● **STUDY MATERIAL**:
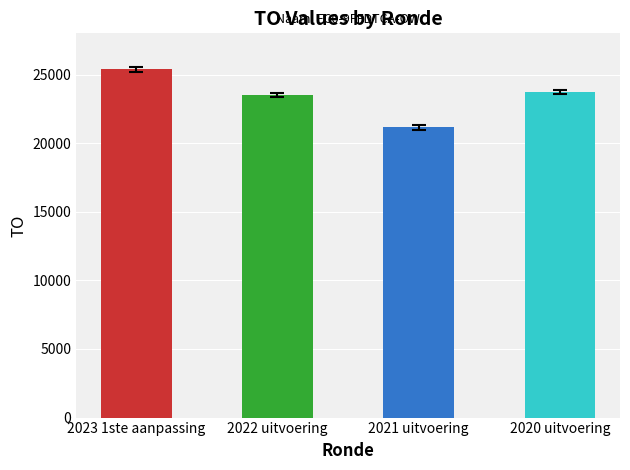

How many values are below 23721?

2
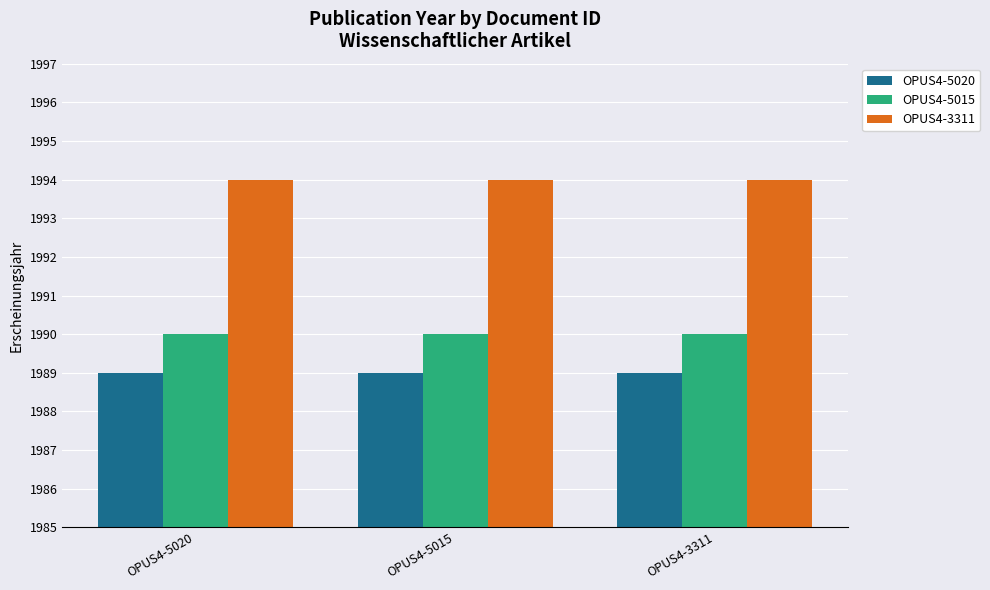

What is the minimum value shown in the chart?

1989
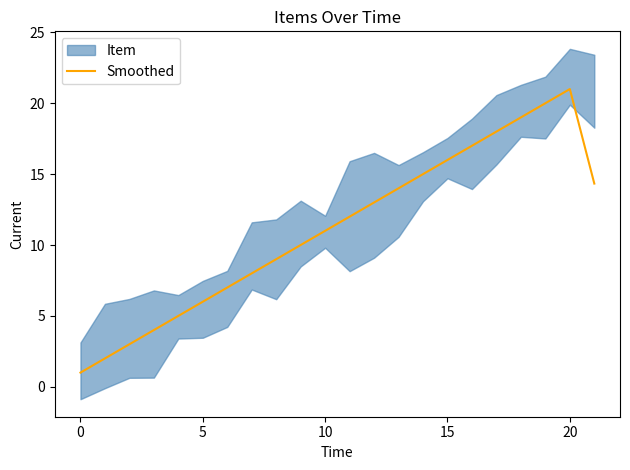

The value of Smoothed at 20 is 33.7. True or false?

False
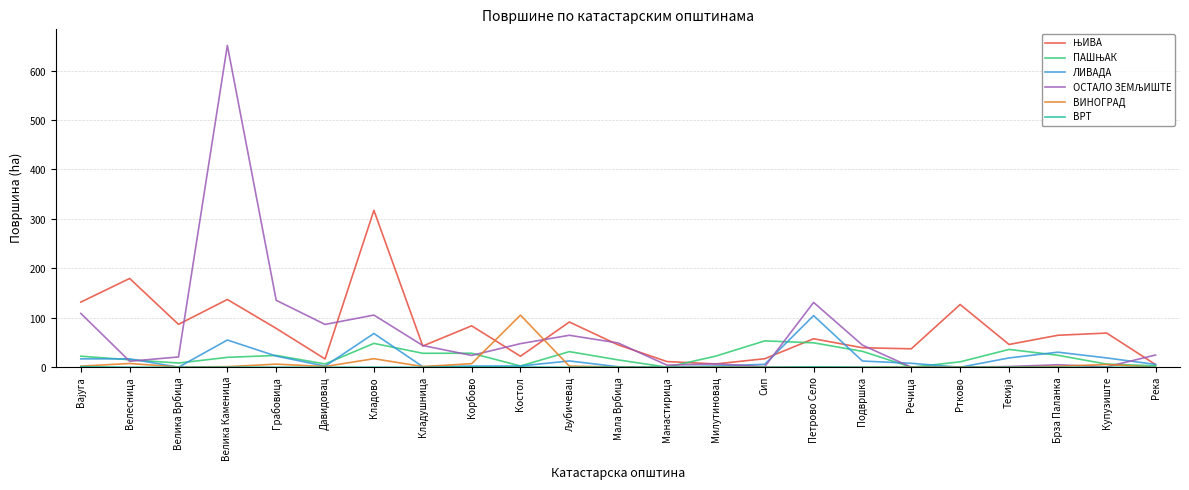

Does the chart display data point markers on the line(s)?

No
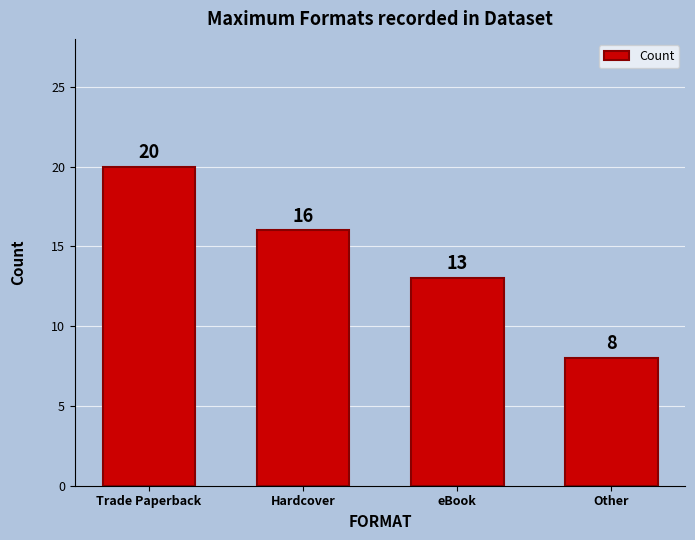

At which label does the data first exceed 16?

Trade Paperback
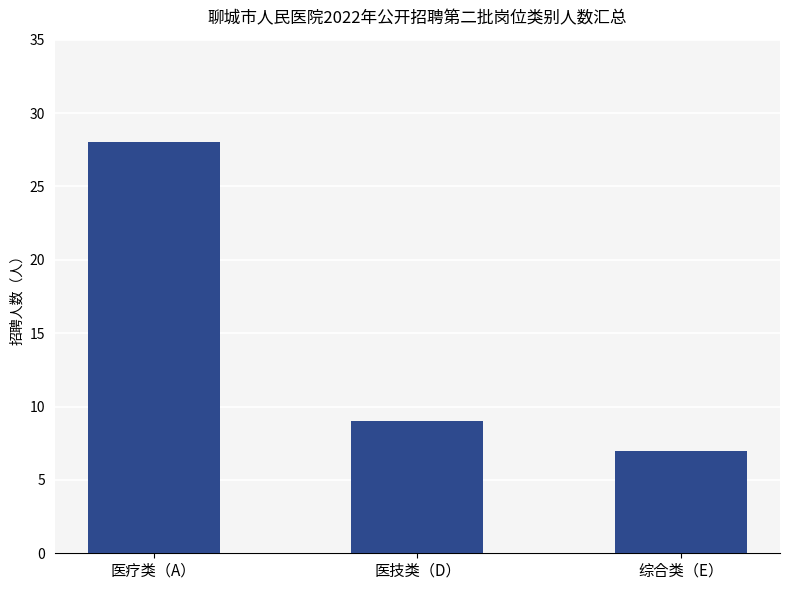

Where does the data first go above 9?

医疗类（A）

● **EXERCISE DESCRIPTION**:
Report each line of the listing above that contains the string "data".

● **ANSWER SPACE**:
Does the chart display data point markers on the line(s)?
At which label does the data first exceed 16?
Where does the data first go above 9?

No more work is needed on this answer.